Magherafelt Council Blue Bin Success

 The introduction of the Magherafelt District Council Blue Bin system for the bi-weekly collection of re-cyclable waste has been a tremendous success so far. Paper, cardboard and clean cans are being carefully segregated at the point of use by our householders and packed in a clean condition at a rate well beyond the expectations of the council. While I expected that it would be difficult to achieve a recycling rate of 15% which was the target in many parts of the UK our citizens are regularly achieving up to 20%.

 I am sure that this astounding success is due to the fact that we in the Magherafelt Council have been always ahead of the field in discussing methods of waste management and this planning has undoubtedly spread throughout the District.

 There are two bonuses for the local environment. Firstly, there is much less material from black bins being dumped into our own land-fill site to rot and pollute the air and water table.
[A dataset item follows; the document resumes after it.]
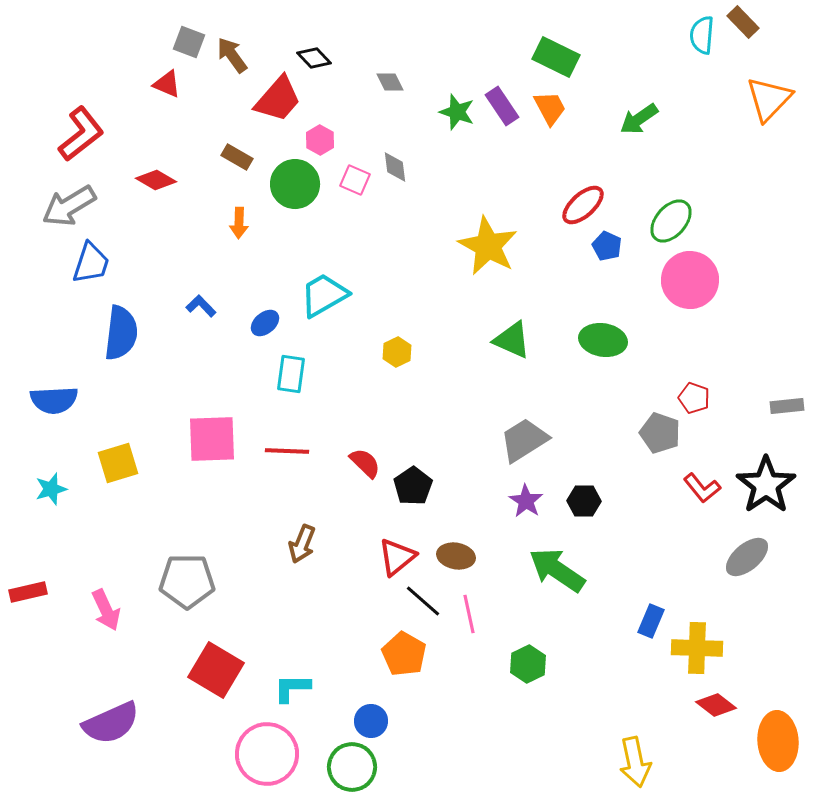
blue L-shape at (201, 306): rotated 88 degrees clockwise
Secondly, the further processing of the blue bin materials is reducing the need to cut down trees for paper and is also reducing the amount of mining required to produce new tins and cans.

 Another bonus is the progress towards achieving the targets for re-cycling which have been fixed by the European Community and which we must meet or suffer severe financial penalties. We still have a long way to go.

 The Council’s next step is to make a success of composting separated kitchen waste. Various options that we have looked at over the last few years have been less than successful or even bitten the dust. A very expensive Swedish trial near Gothenborg which Magherafelt Councillors viewed two years ago has now been closed down because the Swedes were not able to control the obnoxious smells that wafted around the neighbouring residential area. And an equally expensive German waste composting plant was having difficulties in getting a market for the rather poor final product that they produced. Let us hope that the much smaller scale experiment that our council is presently launching will be more successful. We should all know in three to four months time.

  It is unlikely that we can recycle enough by the various methods presently open to us to satisfy the EC requirements and we will be forced to embrace thermal treatment methods to avoid penalties. If we chose just to ignore the regulations we then will have to cart waste to somebody else’s thermal plant and be a victim of a punitive gate-price that is outside our control. Some hard thinking still needs to be done but I am confident that the Council at Magherafelt will still be ahead of the field in waste management for years to come. This is just what the ratepayers have ordered!